What the task requires: Copy out verbatim the stretch from the line containing "对它的这个performan" through the end of the material, including both ends.

(Data supplied Opens)

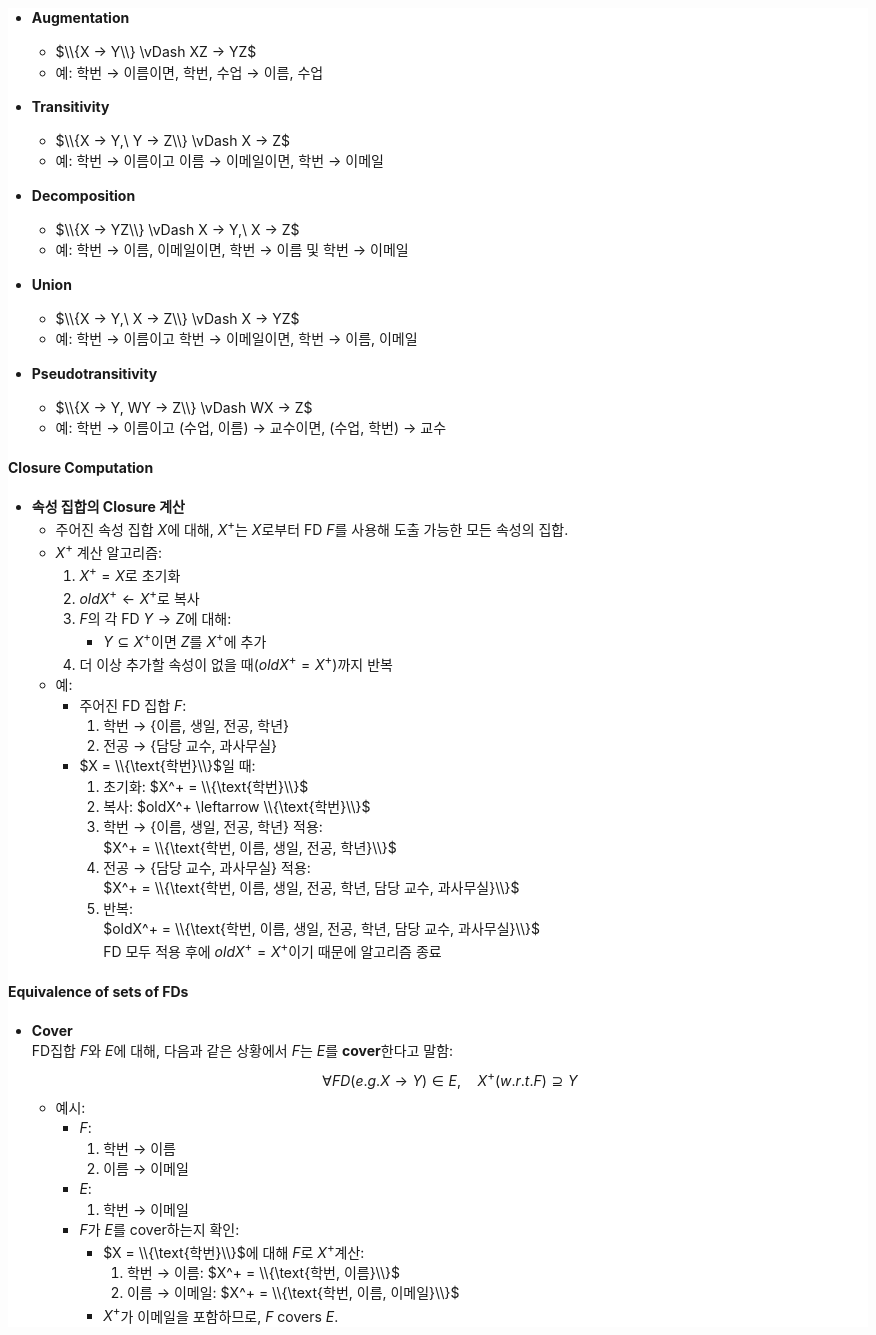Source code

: - **Augmentation**  
    - $\\{X → Y\\} \vDash XZ → YZ$  
    - 예: 학번 → 이름이면, 학번, 수업 → 이름, 수업  

- **Transitivity**  
    - $\\{X → Y,\ Y → Z\\} \vDash X → Z$  
    - 예: 학번 → 이름이고 이름 → 이메일이면, 학번 → 이메일  

- **Decomposition**  
    - $\\{X → YZ\\} \vDash X → Y,\ X → Z$  
    - 예: 학번 → 이름, 이메일이면, 학번 → 이름 및 학번 → 이메일  

- **Union**  
    - $\\{X → Y,\ X → Z\\} \vDash X → YZ$  
    - 예: 학번 → 이름이고 학번 → 이메일이면, 학번 → 이름, 이메일  

- **Pseudotransitivity**  
    - $\\{X → Y, WY → Z\\} \vDash WX → Z$  
    - 예: 학번 → 이름이고 (수업, 이름) → 교수이면, (수업, 학번) → 교수  

#### Closure Computation
- **속성 집합의 Closure 계산**  
    - 주어진 속성 집합 $X$에 대해, $X^+$는 $X$로부터 FD $F$를 사용해 도출 가능한 모든 속성의 집합.  
    - $X^+$ 계산 알고리즘:  
        1. $X^+ = X$로 초기화  
        2. $oldX^+ \leftarrow X^+$로 복사
        3. $F$의 각 FD $Y → Z$에 대해:  
            - $Y \subseteq X^+$이면 $Z$를 $X^+$에 추가  
        4. 더 이상 추가할 속성이 없을 때($oldX^+ = X^+$)까지 반복  
    - 예:  
        - 주어진 FD 집합 $F$:  
            1. 학번 → {이름, 생일, 전공, 학년}  
            2. 전공 → {담당 교수, 과사무실}  
        - $X = \\{\text{학번}\\}$일 때:  
            1. 초기화: $X^+ = \\{\text{학번}\\}$  
            2. 복사: $oldX^+ \leftarrow \\{\text{학번}\\}$
            3. 학번 → {이름, 생일, 전공, 학년} 적용:  
                $X^+ = \\{\text{학번, 이름, 생일, 전공, 학년}\\}$  
            4. 전공 → {담당 교수, 과사무실} 적용:  
                $X^+ = \\{\text{학번, 이름, 생일, 전공, 학년, 담당 교수, 과사무실}\\}$  
            5. 반복:  
                $oldX^+ = \\{\text{학번, 이름, 생일, 전공, 학년, 담당 교수, 과사무실}\\}$  
                FD 모두 적용 후에 $oldX^+ = X^+$이기 때문에 알고리즘 종료  

#### Equivalence of sets of FDs
- **Cover**  
    FD집합 $F$와 $E$에 대해, 다음과 같은 상황에서 $F$는 $E$를 **cover**한다고 말함:   
    $$
    \forall FD(e.g. X \rightarrow Y) \in E, \quad X^+ (w.r.t. F) \supseteq Y
    $$  
    - 예시:
        - $F$:  
            1. 학번 → 이름  
            2. 이름 → 이메일  
        - $E$:  
            1. 학번 → 이메일  
        - $F$가 $E$를 cover하는지 확인:  
            - $X = \\{\text{학번}\\}$에 대해 $F$로 $X^+$계산:  
                1. 학번 → 이름: $X^+ = \\{\text{학번, 이름}\\}$  
                2. 이름 → 이메일: $X^+ = \\{\text{학번, 이름, 이메일}\\}$  
            - $X^+$가 이메일을 포함하므로, $F$ covers $E$.  
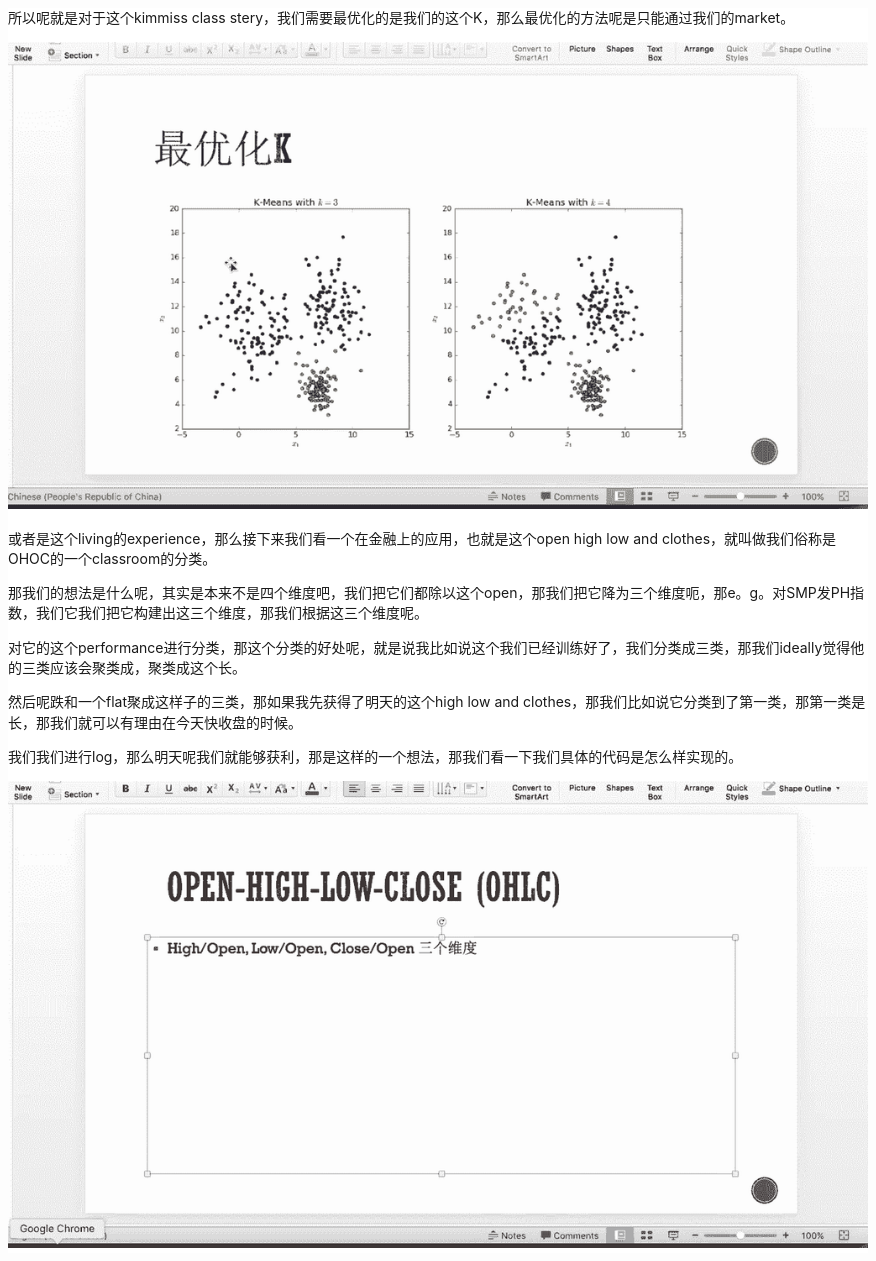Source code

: 所以呢就是对于这个kimmiss class stery，我们需要最优化的是我们的这个K，那么最优化的方法呢是只能通过我们的market。



![](img/fdecbca367067ad28fc7706513273640_57.png)

或者是这个living的experience，那么接下来我们看一个在金融上的应用，也就是这个open high low and clothes，就叫做我们俗称是OHOC的一个classroom的分类。

那我们的想法是什么呢，其实是本来不是四个维度吧，我们把它们都除以这个open，那我们把它降为三个维度呃，那e。g。对SMP发PH指数，我们它我们把它构建出这三个维度，那我们根据这三个维度呢。

对它的这个performance进行分类，那这个分类的好处呢，就是说我比如说这个我们已经训练好了，我们分类成三类，那我们ideally觉得他的三类应该会聚类成，聚类成这个长。

然后呢跌和一个flat聚成这样子的三类，那如果我先获得了明天的这个high low and clothes，那我们比如说它分类到了第一类，那第一类是长，那我们就可以有理由在今天快收盘的时候。

我们我们进行log，那么明天呢我们就能够获利，那是这样的一个想法，那我们看一下我们具体的代码是怎么样实现的。



![](img/fdecbca367067ad28fc7706513273640_59.png)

(Data supplied Closes)

The completed task:
对它的这个performance进行分类，那这个分类的好处呢，就是说我比如说这个我们已经训练好了，我们分类成三类，那我们ideally觉得他的三类应该会聚类成，聚类成这个长。

然后呢跌和一个flat聚成这样子的三类，那如果我先获得了明天的这个high low and clothes，那我们比如说它分类到了第一类，那第一类是长，那我们就可以有理由在今天快收盘的时候。

我们我们进行log，那么明天呢我们就能够获利，那是这样的一个想法，那我们看一下我们具体的代码是怎么样实现的。



![](img/fdecbca367067ad28fc7706513273640_59.png)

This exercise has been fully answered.